Developing 2-photon optical imaging for neural-network studies in medial entorhinal cortex of freely moving mice

New generations of portable microscopes for calcium imaging enable observation of simultaneous activity in hundreds-to-thousands of distinguishable neurons while animals perform experimental tasks, allowing researchers to identify the underlying neural dynamics and computational algorithms, goals that would be out of reach if cells were recorded one by one or a few at the time. Among these new miniature microscopy techniques, the miniature two-photon microscopes -2P miniscopes- is of particular interest for applications that require high anatomical resolution and the ability to distinguish between recorded cells based on their genetic expression, somatic location, or axonal projection pattern. Early versions of 2P miniscopes did not catch on, however, because they lacked the capacity to image sensitive calcium indicators such as GCaMP6, because their scanning speed was slow, because the miniscopes were heavy and difficult to carry for rodents, or because optical cables were stiff and inflexible. These constraints motivated the development of a new generation of 2P miniscopes with benchtop-comparable 2P resolution, fast speed, Z-scanning capability, and a large field of view (FOV). However, while these 2P miniscopes represented major advances in imaging quality, their applicability in tasks that require movement is still limited, due to heavyweight, stiff optical cable connections, low cell yield, and high system complexity. As of today, calcium imaging technology is thus not suitable for recording activity at the scale of hundreds to thousands of neurons, and at the high spatial and temporal resolution, during spatially dispersed behavior in freely-moving animals. Therefore, the aim of the ANAT-MEC project is to develop a new generation of 2P miniscope that enables the study of neural activity, at high sampling rates and with high spatial resolution, in thousands of individually identifiable cells in cortices with different architectures and locations, while mice move freely in the environment. The new 2P miniscope developed in this project will open many new doors to the neuroscientists to image large-scale cellular and subcellular structures in actively moving animals and will bring us closer than ever before to understanding the fundamental principles underlying complex behaviors.

The overall objectives include 1) developing a new 2P miniscope that enables the study of neural activity, at high sampling rates and with high spatial resolution, while mice move freely in the environment, 2) demonstrating the feasibility of large-scale imaging through prisms implanted along the elongated dorsoventrally surface of MEC to study the anatomical organization of grid cells, and 3) providing the open-source materials for building this 2P miniscope system so it can be easily duplicated in any biology lab with basic optics and electronic experience.

The main aim of this project is to develop improved optical imaging methods that can be used to explain if and how distinct functional cell types are anatomically organized in MEC and how this organization enables mapping of local space. During this project, the researcher introduced and adapted the miniature two-photon technology to the host lab, further developed the miniature two-photon technology, successfully recorded hundreds of neurons in MEC of freely moving mice, and identified clusters of hundred grid cells, head-direction cells, border cells and object-vector cells in MEC. The new technique developed in this project -MINI2P- can be constructed in biology labs with basic optics and electronic experience.
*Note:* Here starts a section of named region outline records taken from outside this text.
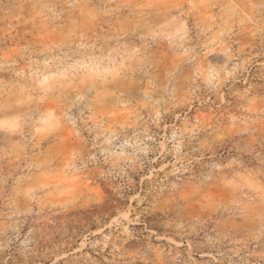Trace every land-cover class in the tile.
I'll return each mask as SVG.
<instances>
[{"label": "rangeland", "instance_id": "obj_1", "mask_svg": "<svg viewBox=\"0 0 264 264\" xmlns=\"http://www.w3.org/2000/svg\"><path fill=\"white\" fill-rule=\"evenodd\" d=\"M0 264H264V0H0Z\"/></svg>", "mask_w": 264, "mask_h": 264}]
</instances>
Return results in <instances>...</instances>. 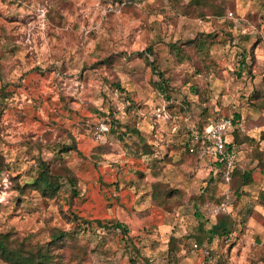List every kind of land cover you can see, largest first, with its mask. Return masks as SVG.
<instances>
[{"label":"rangeland","instance_id":"1","mask_svg":"<svg viewBox=\"0 0 264 264\" xmlns=\"http://www.w3.org/2000/svg\"><path fill=\"white\" fill-rule=\"evenodd\" d=\"M219 118L231 187L187 150ZM42 161L76 193L36 190ZM0 170V233L67 232L63 264H264V0H0ZM228 187L232 235L210 241Z\"/></svg>","mask_w":264,"mask_h":264},{"label":"trees","instance_id":"2","mask_svg":"<svg viewBox=\"0 0 264 264\" xmlns=\"http://www.w3.org/2000/svg\"><path fill=\"white\" fill-rule=\"evenodd\" d=\"M198 4V2H196ZM197 4L191 5L196 6ZM218 16H223V11L217 12ZM200 38L196 41H191L190 45L200 48L201 54H206L205 52L210 51V46L204 40ZM197 44V45H196ZM152 53V50H149ZM246 57V54H244ZM153 68L157 71L156 65L152 63ZM163 83L165 77L159 72ZM164 85H161V88ZM163 90V89H162ZM62 171L59 172L56 169V166H53L51 163H46L42 161L38 169V177L35 179V188L36 190L43 192L46 195H55L60 192L62 186H64V181L67 180V184L73 187V193H76L75 183L76 177L73 173L66 167L60 168ZM1 172V170H0ZM237 172V167L234 168L231 175V181L235 177ZM244 179H249L250 174L244 173ZM231 187V184H229ZM102 228L108 229L109 226L98 221ZM115 229H122L121 224L114 226ZM124 229V228H123ZM205 237H210V241L215 237L229 239L232 235V222L226 214H219L215 218V222L211 229L205 233ZM67 232L58 231L57 233L51 236V240L45 244L41 245H32L27 243L24 239H21L13 231H7L5 233H0V261L4 264H63L64 257L63 251L66 247L67 240L69 241ZM176 238L171 240L170 246L171 249L174 248V243ZM198 244L203 245V240L198 239ZM76 242L72 246L75 247Z\"/></svg>","mask_w":264,"mask_h":264},{"label":"built area","instance_id":"3","mask_svg":"<svg viewBox=\"0 0 264 264\" xmlns=\"http://www.w3.org/2000/svg\"><path fill=\"white\" fill-rule=\"evenodd\" d=\"M234 118H219L205 127L192 126L187 140V150L190 155L200 159L210 160L217 164L223 172L224 178L229 185L232 171L239 161V152L234 147L233 134L237 129ZM231 200V192L225 195V200L217 205L209 206L211 215L228 213ZM195 249L199 246L195 244ZM204 264H213L214 259L208 248H204Z\"/></svg>","mask_w":264,"mask_h":264},{"label":"crops","instance_id":"4","mask_svg":"<svg viewBox=\"0 0 264 264\" xmlns=\"http://www.w3.org/2000/svg\"><path fill=\"white\" fill-rule=\"evenodd\" d=\"M217 165V164H216ZM217 172L219 171L220 172V174H222L223 172H222V170L220 169V167L217 165ZM225 179V178H224Z\"/></svg>","mask_w":264,"mask_h":264}]
</instances>
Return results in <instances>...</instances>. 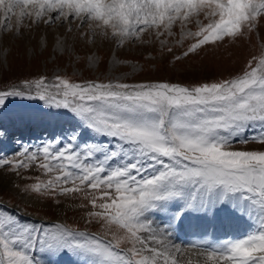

A list of key components such as objectives, μTlens, hollow-core photonic crystal fiber, TFB, with ordering numbers, 3D models, and drawings of the customized components is provided for open access. These documents also contain building instructions and an operation manual. Behavioral recording software, aberration-correction software, and processing code are also provided. The complete data-processing and animal behavior analysis pipeline is depicted, with output in a standardized format that can be shared and analyzed by multiple programming languages.

The new 2P miniscope (MINI2P) developed in this project enables the study of neural activity, at high sampling rates and with high spatial resolution, in thousands of individually identifiable cells in brain regions with different architectures and locations, at the same time as mice move freely in the environment. By retaining the optical sectioning capability afforded by hardware-demanding 2P excitation, MINI2P can be used for high-signal-to-noise calcium imaging, irrespective of somatic packing density, the density of neuropil, or neuronal activity level, in brain regions where imaging is often precluded with current 1P miniscopes. With the present reduction in headpiece weight and the increase in flexibility caused by tapering of the optical cable connection, MINI2P allows for behavioral flexibility similar to that of 1P miniscopes, despite the added 2P hardware. The microscope can be carried on the head of mice uninterruptedly for half an hour or more, while the animals roam freely in an open environment, at speeds, directions, and turning rates comparable to those of untethered animals without miniscopes. The miniscope can be carried for successive recording sessions, without bleaching of imaged neurons or change in the quality of signal or the animal’s behavior. Taken together, these features of MINI2P allow for high-resolution imaging of unprecedented numbers of neurons during spatially dispersed behaviors that have not been accessible to optical imaging until now.

By open-sourcing protocols and software for assembly and use of the new miniscope, we hope that a growing number of investigators will be involved in the further development of large-scale high-resolution imaging in freely behaving rodents.